Japan has maintained a relatively advanced regulatory framework for crypto, including recognizing Bitcoin as legal tender in 2017 and requiring exchanges to operate under licensing rules. Rakuten Wallet holds one of those licenses, and the company’s rollout is tied to its existing payment infrastructure rather than a standalone token feature.
Rakuten Pay’s merchant coverage spans both physical and online retail, and Rakuten Points are already embedded in consumer spending habits. By linking those points to XRP and then to payments, the integration creates a direct path from loyalty rewards to real-world transactions.
In practical terms, users can open the Rakuten Wallet app, convert Rakuten Points into XRP, and then choose to trade XRP within the platform, send it elsewhere, or charge Rakuten Cash to spend at participating locations.

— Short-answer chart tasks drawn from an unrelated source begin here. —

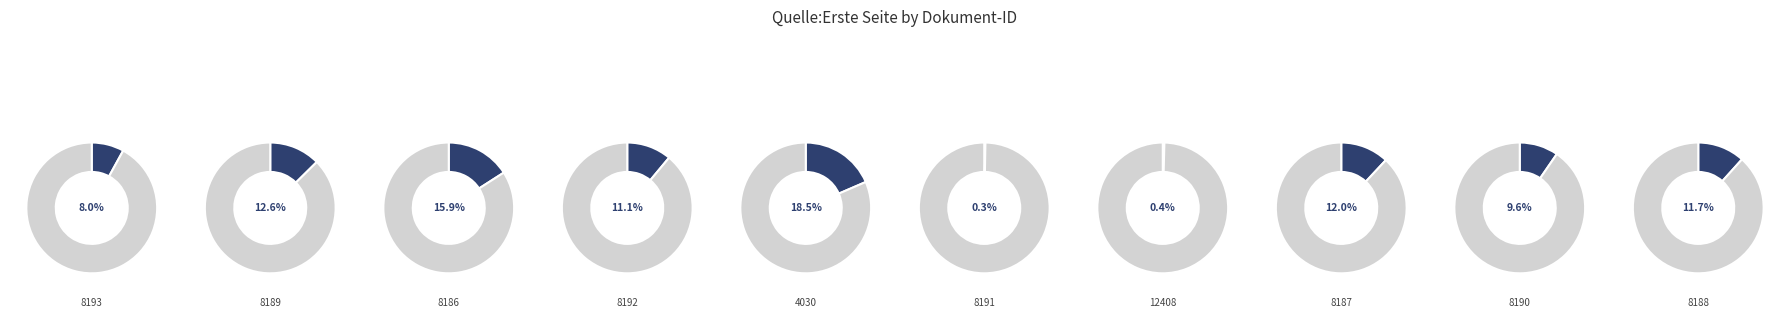

What is the smallest slice in the pie chart?

OPUS4-8191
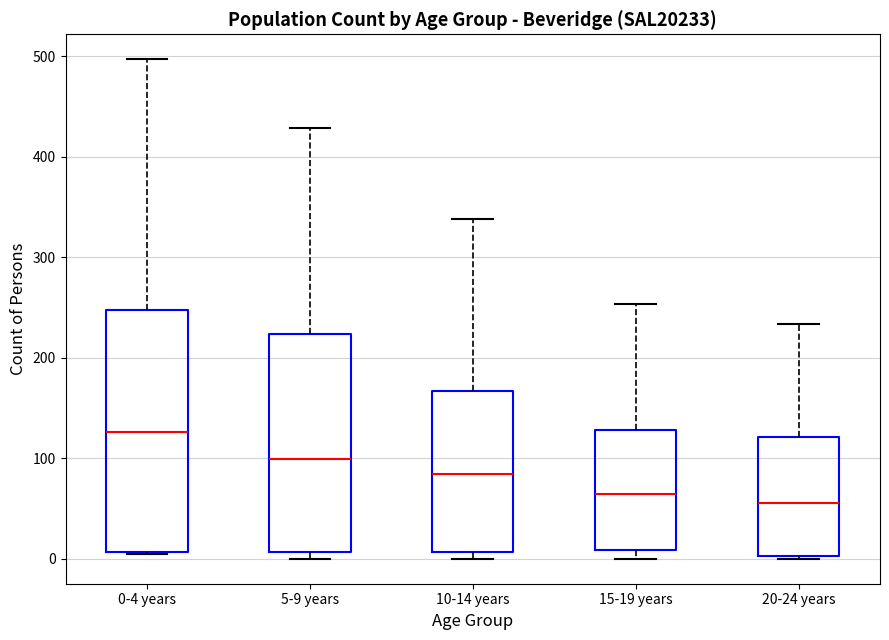

Which box is the tallest, from its lower edge to its upper edge?

0-4 years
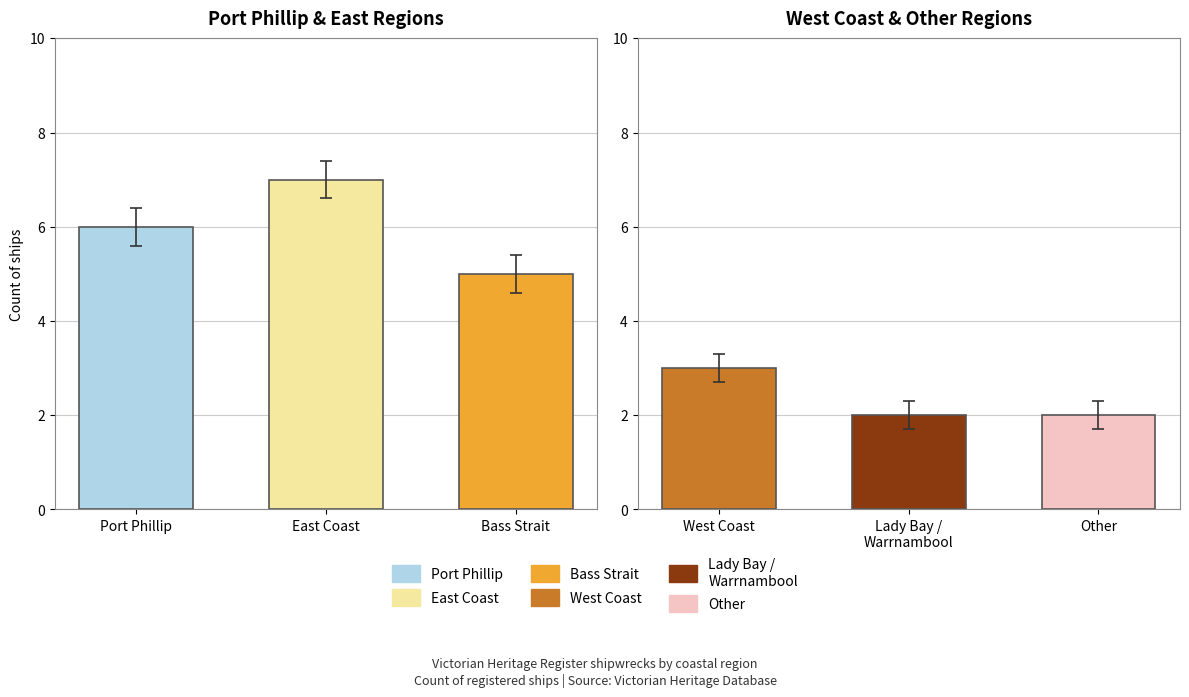

At which label does the data first exceed 5?

Port Phillip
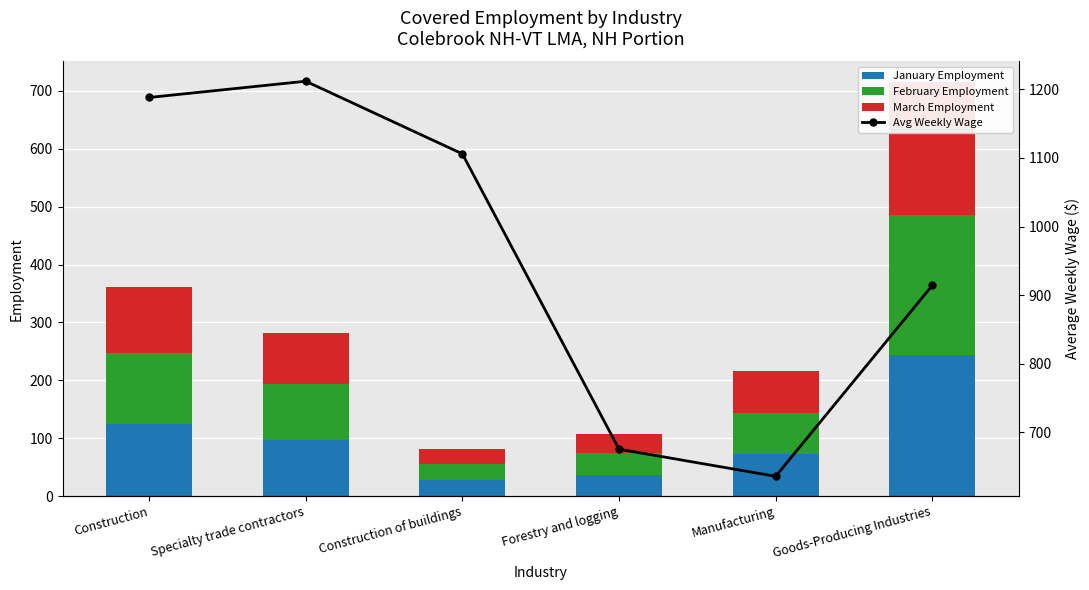

What is the difference between the maximum and minimum values in the March Employment series?

204.0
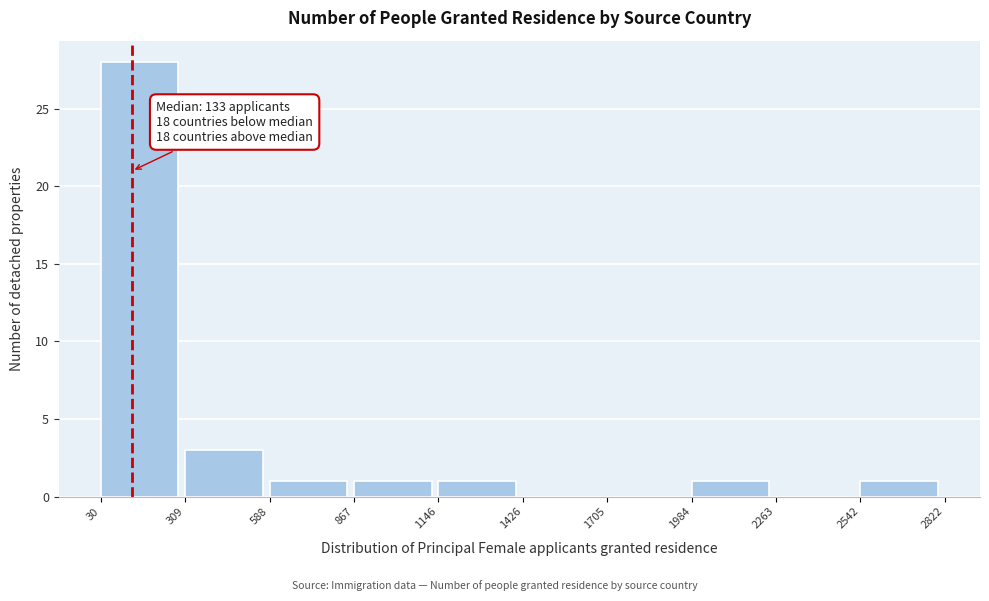

Over which range of the x-axis is the bar tallest?

30 to 309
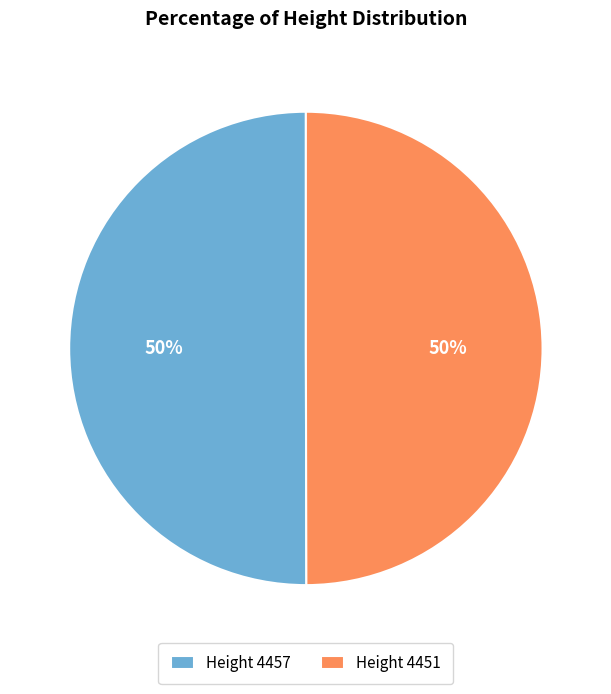

To the nearest percent, what portion does Height 4457 represent?

50%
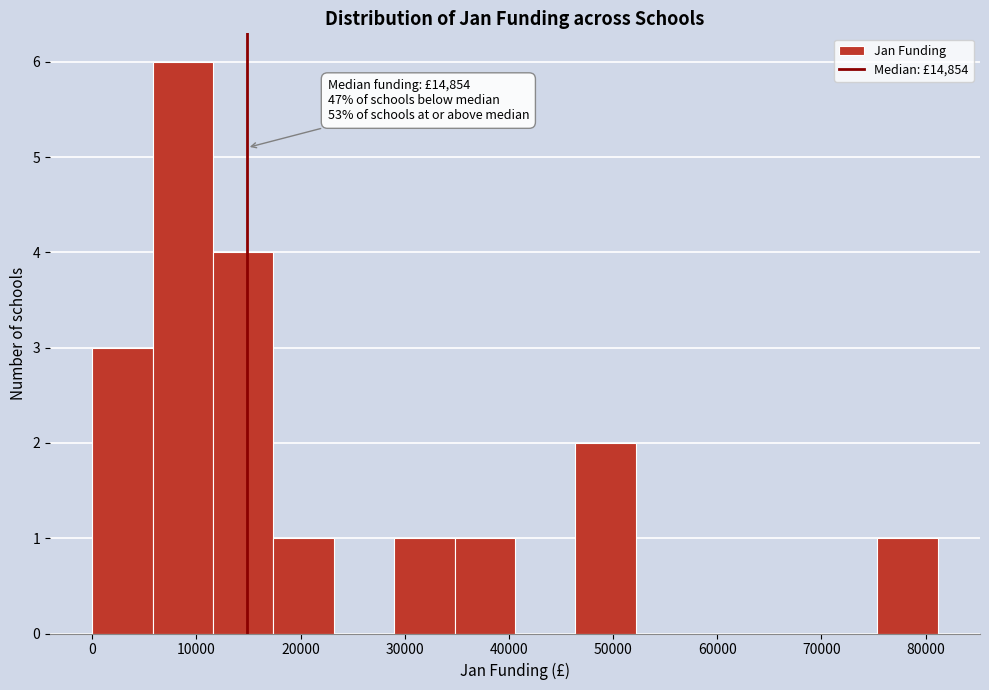

Which range on the x-axis has the tallest bar?

6000 to 12000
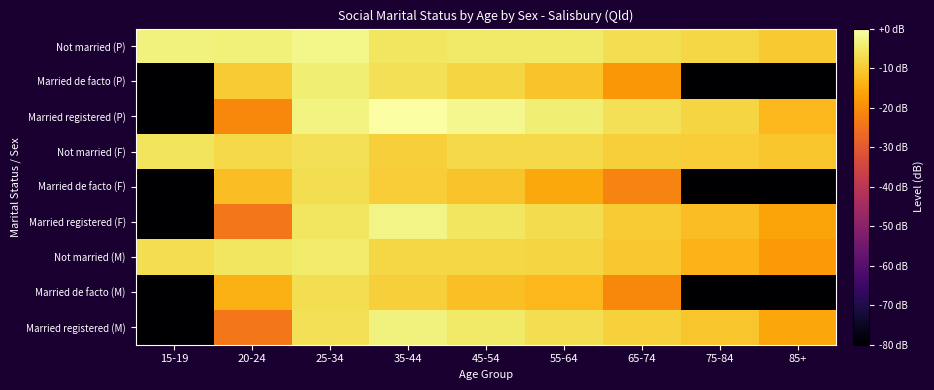

What is the spread (max minus min) of values at 25-34?

4.5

The app also supports direct XRP trading, enabling users to buy, sell, or hold XRP from within the same service.
Rakuten’s move could encourage other Japanese platforms to explore similar integrations, particularly as competition in e-commerce and fintech continues. The rollout is described as still expanding, with user feedback and merchant data not yet fully available.
Rakuten Wallet indicated that additional updates are expected as the service grows, though specific details on future changes were not provided in the source content.